## TASK DESCRIPTION
Without including any images, please transcribe all the lines below exactly.

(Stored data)
◆ ◆ ◆ ◆

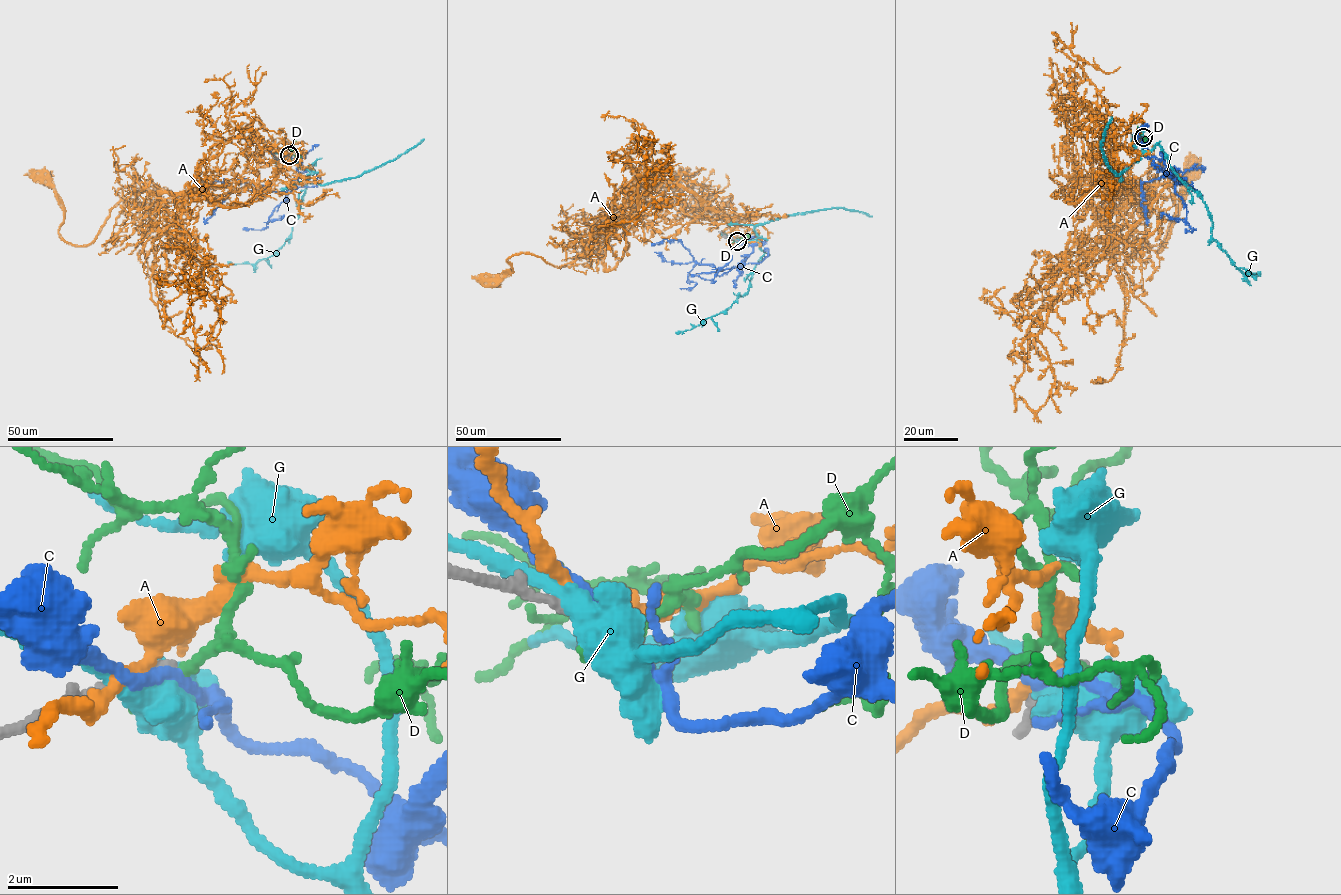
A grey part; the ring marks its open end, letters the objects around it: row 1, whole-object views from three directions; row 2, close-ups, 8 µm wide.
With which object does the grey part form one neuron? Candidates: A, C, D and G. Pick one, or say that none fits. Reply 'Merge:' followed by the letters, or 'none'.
Merge: none

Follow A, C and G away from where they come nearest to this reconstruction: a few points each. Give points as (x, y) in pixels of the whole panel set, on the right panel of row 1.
A: (1141, 137), (1116, 146), (1106, 180), (1070, 200), (1083, 180), (1166, 182), (1176, 215), (1159, 251), (1192, 162)
C: (1142, 137), (1148, 155), (1163, 161), (1167, 174), (1180, 183), (1172, 174), (1143, 182), (1145, 216)
G: (1141, 138), (1141, 155), (1159, 146), (1173, 171), (1201, 197), (1211, 237), (1233, 264), (1245, 275), (1258, 271)

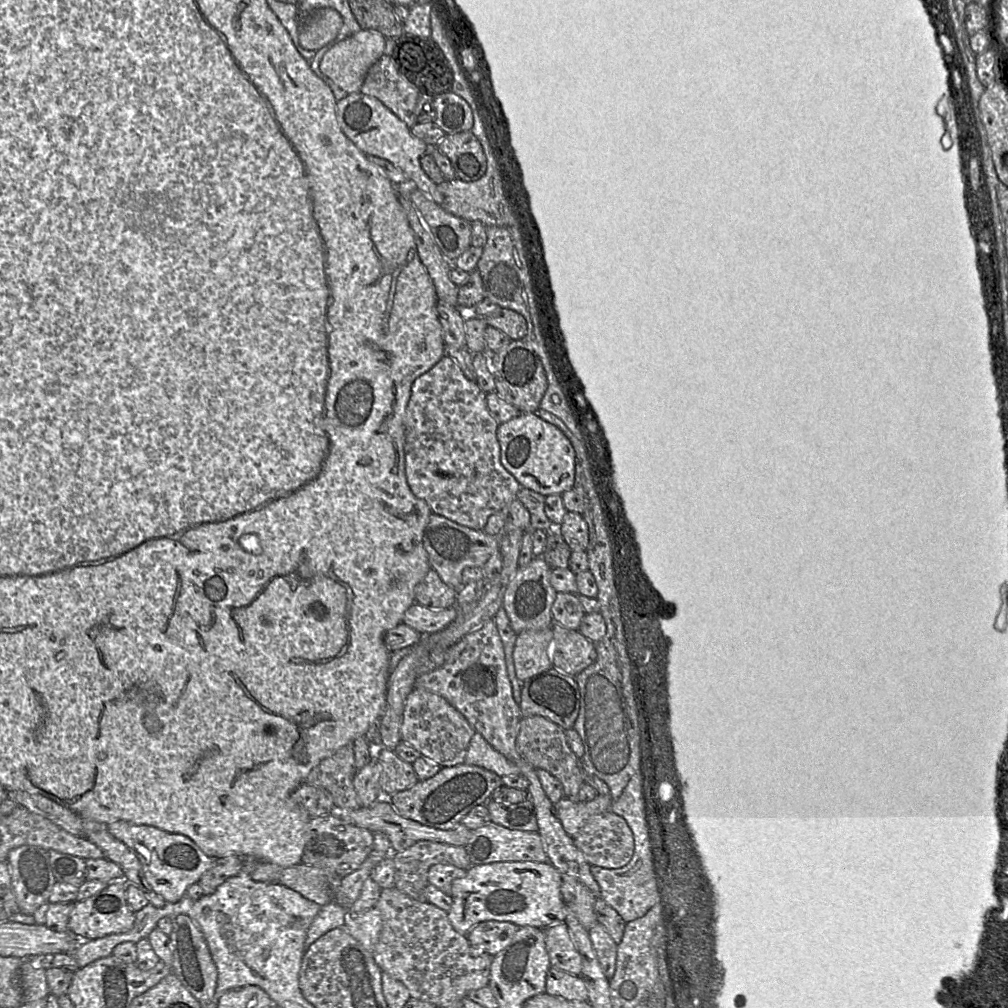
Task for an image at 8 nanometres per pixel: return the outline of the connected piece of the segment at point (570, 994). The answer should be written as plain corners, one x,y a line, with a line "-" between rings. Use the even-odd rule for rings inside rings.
550,967
545,984
545,994
567,1001
587,1002
588,992
579,976

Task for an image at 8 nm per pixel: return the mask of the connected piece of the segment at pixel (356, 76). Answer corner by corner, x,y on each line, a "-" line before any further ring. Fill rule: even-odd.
361,29
332,46
322,57
319,68
347,94
359,92
371,66
384,55
386,37
374,30

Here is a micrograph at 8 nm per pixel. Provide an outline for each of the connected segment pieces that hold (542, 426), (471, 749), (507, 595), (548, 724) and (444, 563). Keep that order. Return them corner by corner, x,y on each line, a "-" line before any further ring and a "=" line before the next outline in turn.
521,413
497,428
500,460
503,467
526,489
543,496
561,495
573,488
575,481
575,450
556,426
535,413
=
477,732
471,738
464,763
485,768
501,777
520,774
520,769
517,765
495,750
=
535,557
527,566
518,567
509,581
504,591
502,608
517,634
526,630
542,630
553,625
551,608
557,592
550,583
551,571
552,568
542,557
=
543,716
523,717
518,728
516,748
533,768
546,770
562,783
566,800
577,802
579,789
584,783
581,760
579,761
571,750
565,731
=
433,513
424,532
423,546
428,554
431,569
452,588
462,586
461,575
465,568
482,567
493,553
500,551
499,536
468,528

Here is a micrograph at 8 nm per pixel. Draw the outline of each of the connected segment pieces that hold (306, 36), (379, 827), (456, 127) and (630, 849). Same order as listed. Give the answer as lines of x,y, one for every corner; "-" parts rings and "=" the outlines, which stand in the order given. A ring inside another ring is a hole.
332,8
304,14
299,24
299,43
306,50
317,51
336,38
342,23
341,15
=
385,798
379,799
368,807
361,806
360,808
354,810
336,810
335,813
348,823
366,828
373,833
384,833
391,842
392,853
402,852
421,840
465,847
472,833
472,830
462,824
458,824
450,830
436,829
422,825
419,822
402,816
396,811
390,801
=
448,92
434,97
434,123
446,134
470,131
473,114
468,103
458,95
=
610,810
592,816
572,838
591,866
622,868
631,861
635,850
626,820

◆ ◆ ◆ ◆

## TASK RESULT
A grey part; the ring marks its open end, letters the objects around it: row 1, whole-object views from three directions; row 2, close-ups, 8 µm wide.
With which object does the grey part form one neuron? Candidates: A, C, D and G. Pick one, or say that none fits. Reply 'Merge:' followed by the letters, or 'none'.
Merge: none

Follow A, C and G away from where they come nearest to this reconstruction: a few points each. Give points as (x, y) in pixels of the whole panel set, on the right panel of row 1.
A: (1141, 137), (1116, 146), (1106, 180), (1070, 200), (1083, 180), (1166, 182), (1176, 215), (1159, 251), (1192, 162)
C: (1142, 137), (1148, 155), (1163, 161), (1167, 174), (1180, 183), (1172, 174), (1143, 182), (1145, 216)
G: (1141, 138), (1141, 155), (1159, 146), (1173, 171), (1201, 197), (1211, 237), (1233, 264), (1245, 275), (1258, 271)

Task for an image at 8 nanometres per pixel: return the outline of the connected piece of the segment at point (570, 994). The answer should be written as plain corners, one x,y a line, with a line "-" between rings. Use the even-odd rule for rings inside rings.
550,967
545,984
545,994
567,1001
587,1002
588,992
579,976

Task for an image at 8 nm per pixel: return the mask of the connected piece of the segment at pixel (356, 76). Answer corner by corner, x,y on each line, a "-" line before any further ring. Fill rule: even-odd.
361,29
332,46
322,57
319,68
347,94
359,92
371,66
384,55
386,37
374,30

Here is a micrograph at 8 nm per pixel. Provide an outline for each of the connected segment pieces that hold (542, 426), (471, 749), (507, 595), (548, 724) and (444, 563). Keep that order. Return them corner by corner, x,y on each line, a "-" line before any further ring and a "=" line before the next outline in turn.
521,413
497,428
500,460
503,467
526,489
543,496
561,495
573,488
575,481
575,450
556,426
535,413
=
477,732
471,738
464,763
485,768
501,777
520,774
520,769
517,765
495,750
=
535,557
527,566
518,567
509,581
504,591
502,608
517,634
526,630
542,630
553,625
551,608
557,592
550,583
551,571
552,568
542,557
=
543,716
523,717
518,728
516,748
533,768
546,770
562,783
566,800
577,802
579,789
584,783
581,760
579,761
571,750
565,731
=
433,513
424,532
423,546
428,554
431,569
452,588
462,586
461,575
465,568
482,567
493,553
500,551
499,536
468,528

Here is a micrograph at 8 nm per pixel. Draw the outline of each of the connected segment pieces that hold (306, 36), (379, 827), (456, 127) and (630, 849). Same order as listed. Give the answer as lines of x,y, one for every corner; "-" parts rings and "=" the outlines, which stand in the order given. A ring inside another ring is a hole.
332,8
304,14
299,24
299,43
306,50
317,51
336,38
342,23
341,15
=
385,798
379,799
368,807
361,806
360,808
354,810
336,810
335,813
348,823
366,828
373,833
384,833
391,842
392,853
402,852
421,840
465,847
472,833
472,830
462,824
458,824
450,830
436,829
422,825
419,822
402,816
396,811
390,801
=
448,92
434,97
434,123
446,134
470,131
473,114
468,103
458,95
=
610,810
592,816
572,838
591,866
622,868
631,861
635,850
626,820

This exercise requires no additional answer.